== Texto proporcionado ==

El Viernes Santo nació para conmemorar el día de la muerte de Jesús. Antiguamente era un día de luto en el que se participaba mediante el ayuno, que luego se extendió a todos los viernes del año.
Hoy, 18 de abril, es Viernes Santo y toda la Iglesia se une en duelo y espíritu penitencial para conmemorar la Pasión y Muerte del Señor.
La liturgia de hoy, en toda su riqueza, nos depara momentos intensos en los que podremos profundizar en el misterio del sacrificio de Cristo.
La liturgia del Viernes Santo se compone de tres momentos: Liturgia de la Palabra, Adoración de la Cruz y Comunión. En este día y a través de esta liturgia, se invita a los fieles a fijar su mirada en Jesús, el Crucificado.
Cristo murió en la Cruz para llevar a cabo la misión de salvación que el Padre le había confiado: «He aquí el Cordero de Dios que quita los pecados del mundo». «Él -dice Isaías- tomó sobre sí nuestros sufrimientos, cargó con nuestros dolores, y nosotros lo juzgamos castigado, golpeado por Dios» (Is 52,13-53,12). Jesús pagó con su vida el precio más alto por nuestra desobediencia, y lo hizo con amor y por amor: «Jesús, siendo rico, se hizo pobre por vosotros, para que os enriquecierais con su pobreza» (2 Cor 8,9).
A la sombra del Viernes Santo, cada uno de nosotros puede ponerse ante la Cruz y confrontarse con el Señor Jesús sobre sus propios problemas, sus dramas, sus propios sufrimientos. Todas las cuestiones de la vida están iluminadas por la Cruz, hasta el punto de que podríamos decir realmente que «el corazón tiene razones que la razón no entiende». Hay que seguir al Señor Jesús en el amor, hasta el final. Como Él nos ha amado.

Un día para poner el corazón frente al Señor
En la tarde del Viernes Santo se realiza la Celebración de la Pasión del Señor, que conmemora los distintos momentos por los que pasó el Salvador en las horas previas a su ejecución. Ese itinerario de dolor se recuerda paso a paso a través de la lectura de la Palabra, la Adoración de la Cruz y la Comunión Eucarística -consagrada el día previo, Jueves Santo-.

===
== Registros proporcionados ==

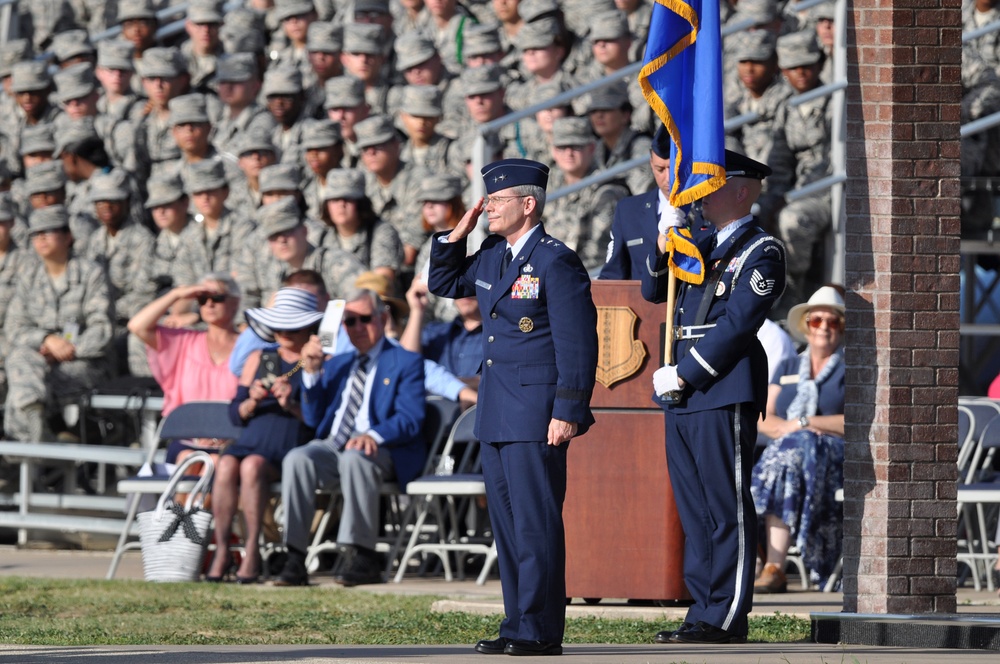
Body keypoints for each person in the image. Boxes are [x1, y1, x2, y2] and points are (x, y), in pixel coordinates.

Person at [428, 158, 599, 657]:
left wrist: (568, 409)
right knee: (507, 526)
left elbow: (577, 344)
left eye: (497, 202)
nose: (487, 210)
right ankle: (517, 623)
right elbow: (444, 283)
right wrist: (454, 233)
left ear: (529, 204)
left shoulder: (555, 261)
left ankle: (540, 630)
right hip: (498, 409)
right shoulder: (491, 255)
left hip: (537, 411)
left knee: (535, 522)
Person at [643, 150, 786, 645]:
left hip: (719, 386)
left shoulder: (760, 250)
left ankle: (726, 614)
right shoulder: (698, 243)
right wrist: (666, 242)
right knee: (695, 506)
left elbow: (738, 323)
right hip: (681, 390)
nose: (701, 193)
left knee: (725, 506)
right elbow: (652, 289)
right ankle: (702, 609)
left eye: (713, 184)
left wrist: (685, 373)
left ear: (742, 191)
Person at [271, 289, 426, 587]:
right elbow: (315, 420)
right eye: (349, 321)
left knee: (356, 456)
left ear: (382, 318)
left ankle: (362, 555)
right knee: (298, 458)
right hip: (335, 446)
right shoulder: (337, 363)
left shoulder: (405, 361)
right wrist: (312, 374)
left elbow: (411, 419)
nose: (356, 328)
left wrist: (373, 434)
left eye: (364, 319)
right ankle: (294, 556)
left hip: (383, 450)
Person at [206, 288, 324, 584]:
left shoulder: (318, 361)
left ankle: (252, 551)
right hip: (254, 435)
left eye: (292, 324)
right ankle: (222, 551)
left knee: (251, 466)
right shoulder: (259, 356)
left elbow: (320, 419)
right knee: (226, 465)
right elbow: (235, 413)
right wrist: (252, 400)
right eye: (279, 323)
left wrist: (291, 405)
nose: (284, 331)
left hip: (289, 442)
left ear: (308, 326)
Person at [751, 285, 845, 593]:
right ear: (806, 325)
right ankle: (775, 565)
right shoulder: (789, 365)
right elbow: (764, 415)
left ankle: (774, 565)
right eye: (817, 321)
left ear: (843, 328)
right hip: (789, 452)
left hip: (835, 454)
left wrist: (805, 423)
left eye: (833, 322)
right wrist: (789, 431)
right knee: (791, 456)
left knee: (790, 455)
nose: (824, 328)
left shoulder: (852, 367)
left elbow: (861, 422)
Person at [4, 205, 113, 443]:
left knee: (21, 384)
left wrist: (67, 350)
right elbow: (15, 328)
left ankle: (29, 449)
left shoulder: (90, 273)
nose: (40, 238)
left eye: (48, 231)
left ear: (67, 236)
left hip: (84, 364)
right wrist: (46, 340)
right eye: (35, 234)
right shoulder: (29, 277)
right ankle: (38, 432)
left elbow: (102, 329)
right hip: (40, 363)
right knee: (19, 361)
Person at [128, 272, 241, 461]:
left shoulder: (247, 346)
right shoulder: (184, 342)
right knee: (188, 459)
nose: (209, 304)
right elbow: (137, 326)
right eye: (203, 299)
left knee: (216, 462)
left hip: (233, 438)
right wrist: (177, 294)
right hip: (188, 438)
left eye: (217, 298)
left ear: (235, 302)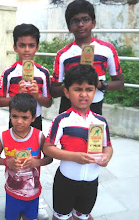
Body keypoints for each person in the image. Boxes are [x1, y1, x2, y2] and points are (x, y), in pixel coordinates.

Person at [43, 65, 113, 220]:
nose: (83, 94)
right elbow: (47, 148)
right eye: (77, 89)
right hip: (66, 181)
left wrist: (107, 157)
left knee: (83, 216)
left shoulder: (100, 121)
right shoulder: (62, 120)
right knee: (61, 217)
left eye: (89, 89)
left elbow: (107, 146)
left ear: (95, 91)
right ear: (67, 92)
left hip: (91, 182)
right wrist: (74, 157)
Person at [51, 0, 124, 115]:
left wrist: (99, 84)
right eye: (75, 21)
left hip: (95, 106)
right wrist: (73, 86)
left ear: (93, 23)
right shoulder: (63, 54)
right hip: (68, 107)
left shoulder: (107, 49)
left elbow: (119, 83)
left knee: (93, 133)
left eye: (85, 19)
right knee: (67, 133)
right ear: (69, 28)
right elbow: (54, 90)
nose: (81, 24)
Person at [0, 93, 52, 220]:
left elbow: (49, 158)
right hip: (12, 192)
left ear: (33, 118)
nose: (19, 121)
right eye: (15, 116)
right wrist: (6, 162)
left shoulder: (39, 136)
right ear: (10, 115)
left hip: (33, 192)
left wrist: (36, 162)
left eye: (24, 117)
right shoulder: (4, 136)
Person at [0, 23, 52, 131]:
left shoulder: (43, 73)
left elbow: (48, 102)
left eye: (31, 45)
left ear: (36, 48)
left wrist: (37, 96)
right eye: (22, 45)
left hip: (36, 120)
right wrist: (17, 96)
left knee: (35, 148)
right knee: (13, 148)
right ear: (15, 48)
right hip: (15, 121)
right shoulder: (9, 72)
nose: (26, 50)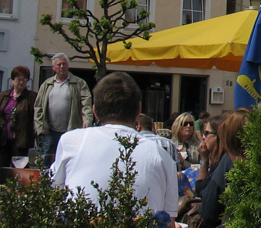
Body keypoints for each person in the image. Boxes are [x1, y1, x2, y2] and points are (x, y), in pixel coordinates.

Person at [50, 72, 177, 214]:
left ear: (95, 111)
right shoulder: (163, 156)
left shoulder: (71, 141)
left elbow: (54, 198)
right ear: (139, 110)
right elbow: (169, 225)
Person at [34, 53, 94, 166]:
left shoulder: (79, 83)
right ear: (53, 68)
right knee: (47, 161)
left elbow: (86, 104)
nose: (62, 67)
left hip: (71, 130)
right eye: (59, 64)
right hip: (50, 131)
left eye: (64, 64)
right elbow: (38, 106)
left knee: (70, 160)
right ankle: (46, 182)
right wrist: (39, 126)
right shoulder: (47, 84)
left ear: (68, 65)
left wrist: (87, 120)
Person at [195, 111, 248, 228]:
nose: (203, 137)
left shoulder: (228, 161)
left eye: (207, 133)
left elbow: (207, 211)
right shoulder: (258, 161)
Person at [0, 66, 37, 167]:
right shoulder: (3, 96)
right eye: (19, 79)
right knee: (2, 168)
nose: (21, 82)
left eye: (24, 79)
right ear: (12, 80)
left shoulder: (32, 97)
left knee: (20, 169)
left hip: (21, 140)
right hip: (3, 139)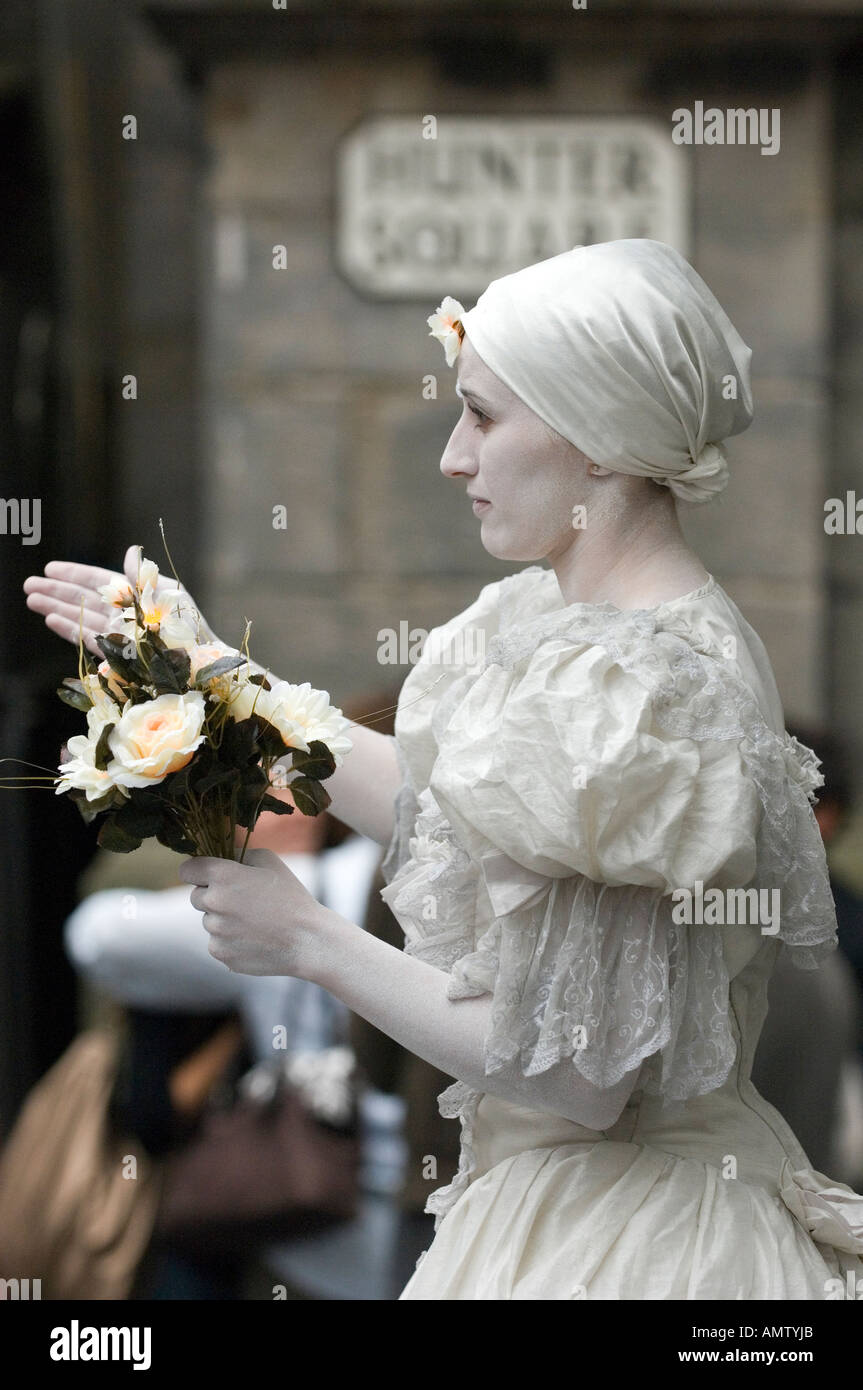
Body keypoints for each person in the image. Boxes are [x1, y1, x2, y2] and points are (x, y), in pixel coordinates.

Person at [24, 238, 863, 1299]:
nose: (452, 458)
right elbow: (447, 808)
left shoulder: (644, 682)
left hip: (626, 1240)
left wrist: (311, 942)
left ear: (595, 440)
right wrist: (215, 672)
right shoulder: (559, 620)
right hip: (561, 1204)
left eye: (482, 415)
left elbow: (580, 1079)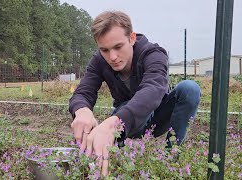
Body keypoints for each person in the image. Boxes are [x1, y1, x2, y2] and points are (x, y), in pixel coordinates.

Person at [69, 10, 200, 176]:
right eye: (105, 50)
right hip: (127, 125)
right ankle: (110, 159)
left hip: (158, 117)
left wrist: (111, 123)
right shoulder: (99, 61)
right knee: (122, 106)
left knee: (190, 89)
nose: (113, 57)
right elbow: (83, 92)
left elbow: (152, 90)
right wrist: (82, 111)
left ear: (131, 38)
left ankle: (171, 158)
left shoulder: (154, 54)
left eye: (118, 47)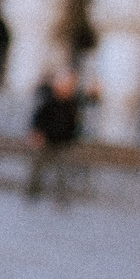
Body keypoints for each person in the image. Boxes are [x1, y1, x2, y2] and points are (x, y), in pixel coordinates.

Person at [25, 69, 84, 205]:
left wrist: (72, 138)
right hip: (47, 141)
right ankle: (32, 193)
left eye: (69, 87)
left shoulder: (72, 104)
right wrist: (37, 134)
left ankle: (61, 198)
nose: (66, 89)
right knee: (38, 169)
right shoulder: (50, 102)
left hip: (63, 143)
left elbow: (75, 124)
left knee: (62, 172)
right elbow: (39, 119)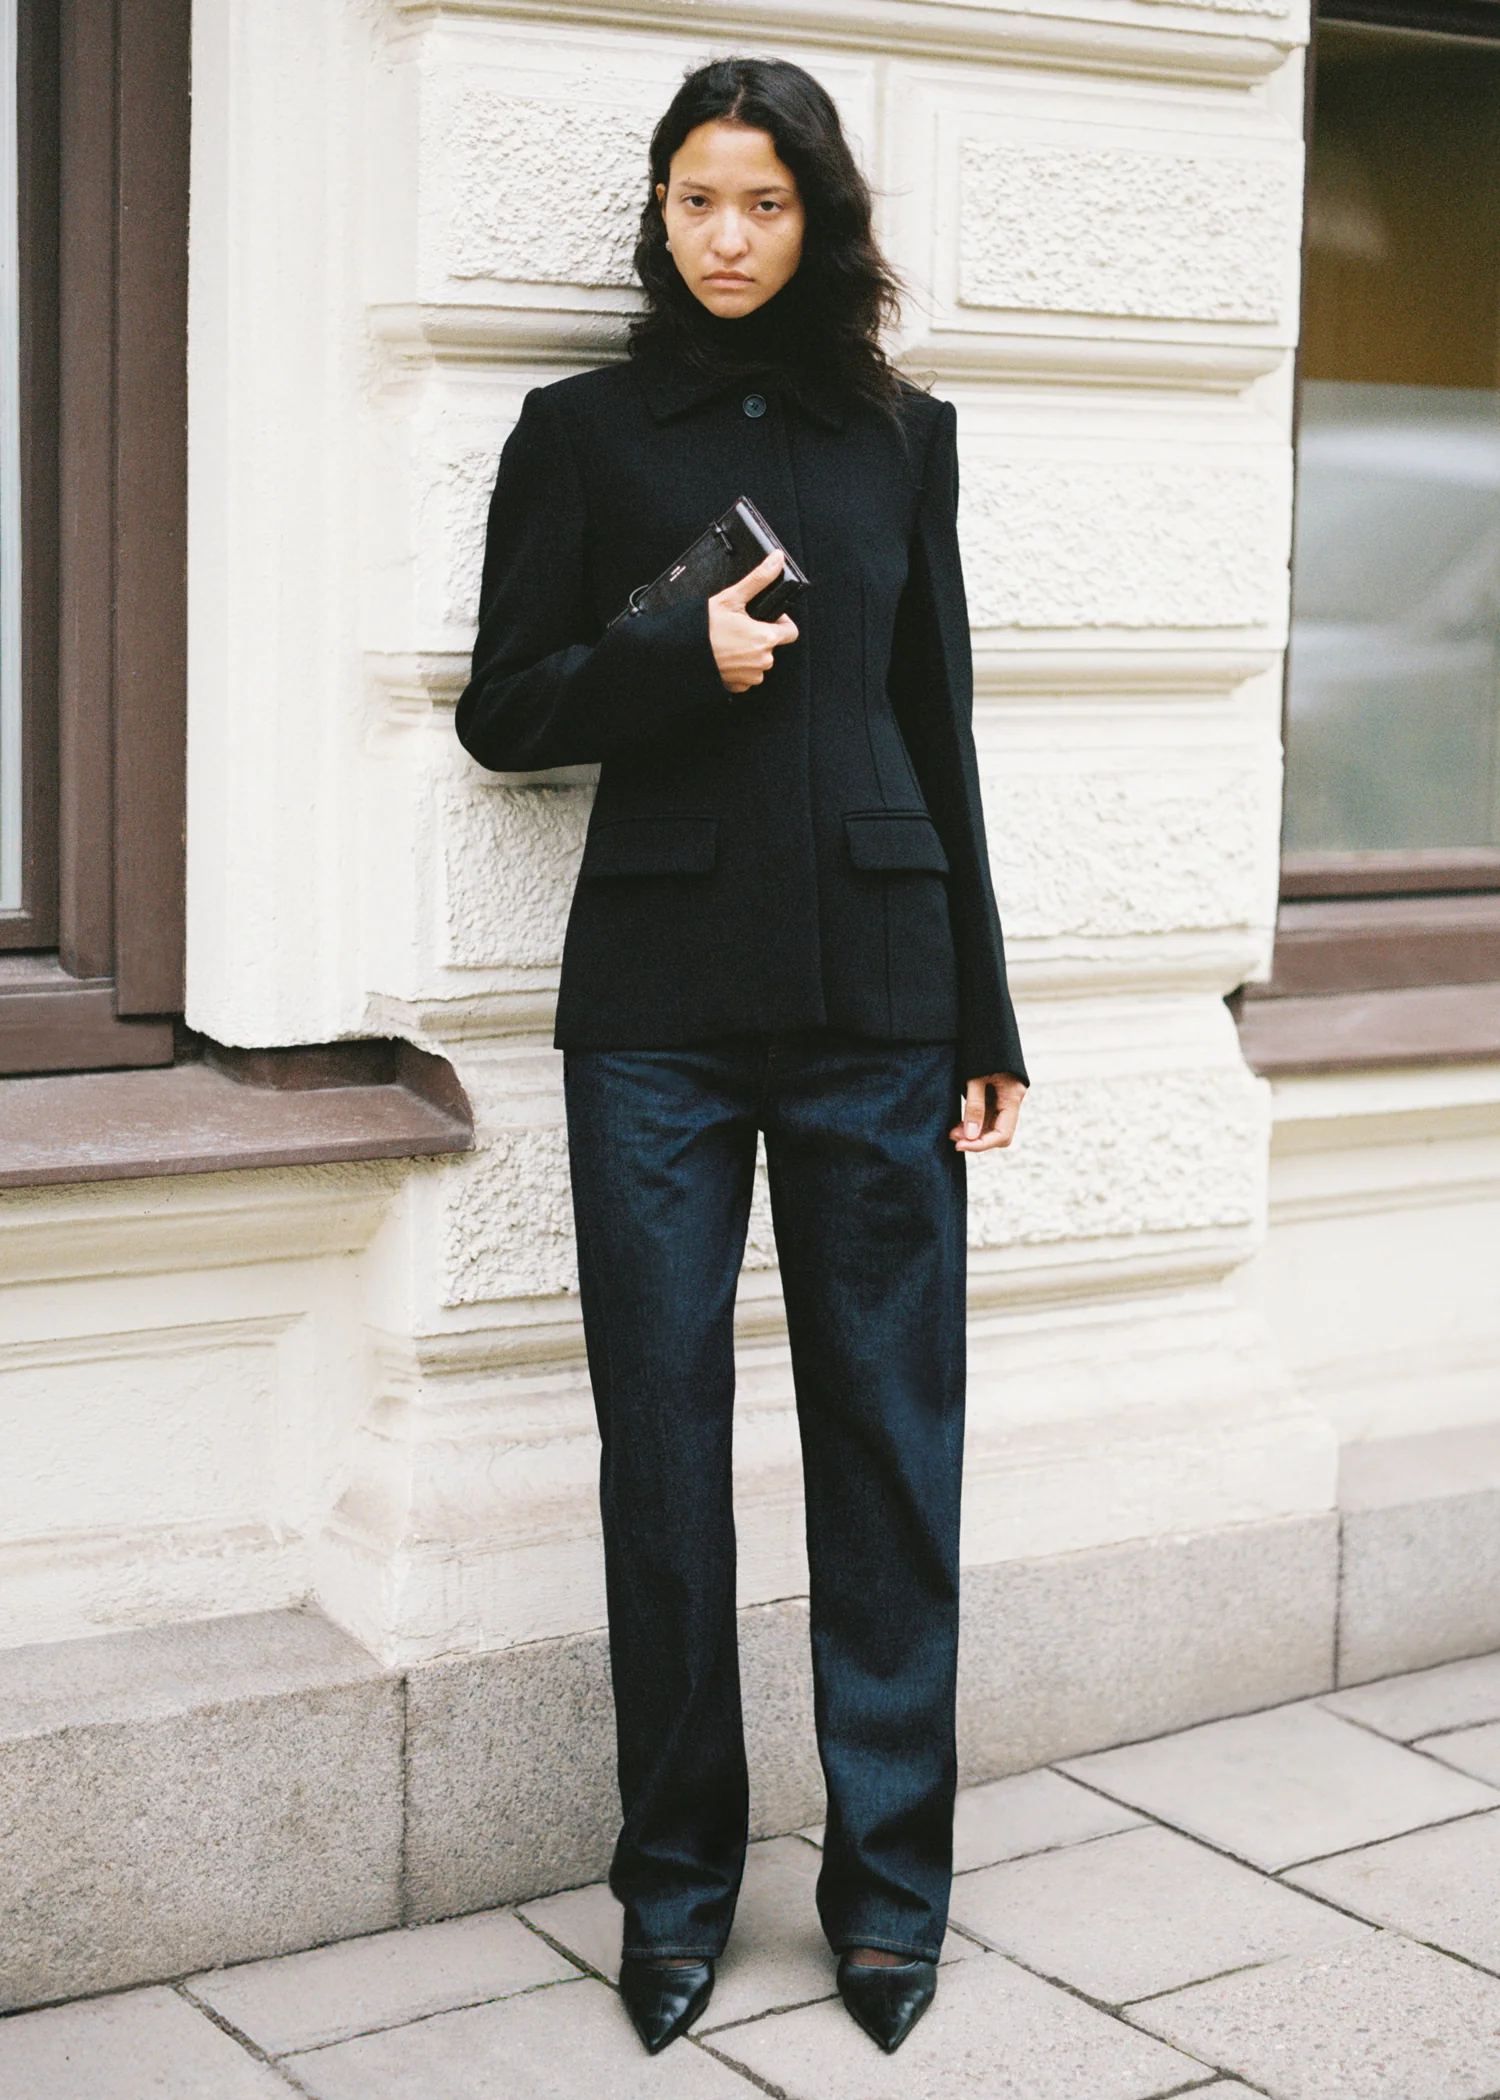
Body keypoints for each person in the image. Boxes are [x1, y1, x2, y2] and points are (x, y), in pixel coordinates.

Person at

===

Tarea 1
Duplica sin alteraciones el pasaje del texto sobre el Viernes Santo que abarca todo lo comprendido desde "La liturgia del" hasta "Jesús, el Crucificado.".
Tarea 2
Redacta el tramo siguiente del texto sobre el Viernes Santo, empezando justo después de su última oración.

Resultado 1
La liturgia del Viernes Santo se compone de tres momentos: Liturgia de la Palabra, Adoración de la Cruz y Comunión. En este día y a través de esta liturgia, se invita a los fieles a fijar su mirada en Jesús, el Crucificado.

Resultado 2
Paralelamente, la Santa Madre Iglesia nos invita a acompañar a la Virgen María en sus sufrimientos de madre. Ella nunca abandonó a su Hijo y, a diferencia de la gran mayoría de discípulos, no huyó y permaneció firme a los pies de la cruz.
Hacia el final de la Celebración de la Pasión, después de la Adoración de la Cruz, el Misal Romano señala: «Según las condiciones del lugar o de las tradiciones populares y, según la conveniencia pastoral, puede cantarse el Stabat Mater, (…) o algún canto apropiado que recuerde el dolor de la Bienaventurada Virgen María» (Misal Romano, rúbricas para el Viernes Santo [VS], núm. 20).
Por la noche, los fieles meditan el periplo de Jesucristo hacia el Calvario o Gólgota a través del Vía Crucis [El camino de la cruz]. Luego, antes de acabar el día, en numerosos lugares se celebra el “Oficio de las Tinieblas” en el que se recuerda la oscuridad en la que cayó el mundo cuando muere el Redentor.
Dicha celebración, generalmente hecha dentro del templo y en un ambiente de creciente oscuridad, concluye con un signo de esperanza: después de dejar paulatinamente el templo a oscuras, se enciende una vela sobre el altar que recuerda que Jesús habrá de resucitar.

Lo que está roto será unido y renovado
En Viernes Santo “celebramos la muerte de Jesús, quien ha muerto por cada uno de nosotros y por toda la humanidad para reconciliarnos con el Padre”.
Es decir, estamos celebrando hoy el amor extremo, el amor divino, el único capaz de pagar el más caro rescate por nuestra salvación: la vida del Hijo. Esto debería tener implicancias tremendas en nuestra vida diaria: gracias a Cristo, las puertas que se habían cerrado a causa de nuestros pecados han sido abiertas de nuevo para nunca jamás cerrarse de nuevo. ¿Quién, conociendo esta verdad, podría seguir viviendo igual?
Es importante, entonces, interiorizar que Jesús se entregó en la Cruz por cada uno. Esa entrega es personal: por mí, por tí, y no fue hecha de manera “masiva”. Es por eso que la Cruz es un signo de victoria: por la Cruz ‘muere la muerte’. En ella perece el pecado, su fuerza y sus consecuencias; Jesús libremente decidió ‘morir mi propia muerte’, al querer morir por mi. ¿No es esta la victoria más grande de la historia? ¡Qué poco importa si a alguno le sabe a fracaso! Definitivamente no lo es.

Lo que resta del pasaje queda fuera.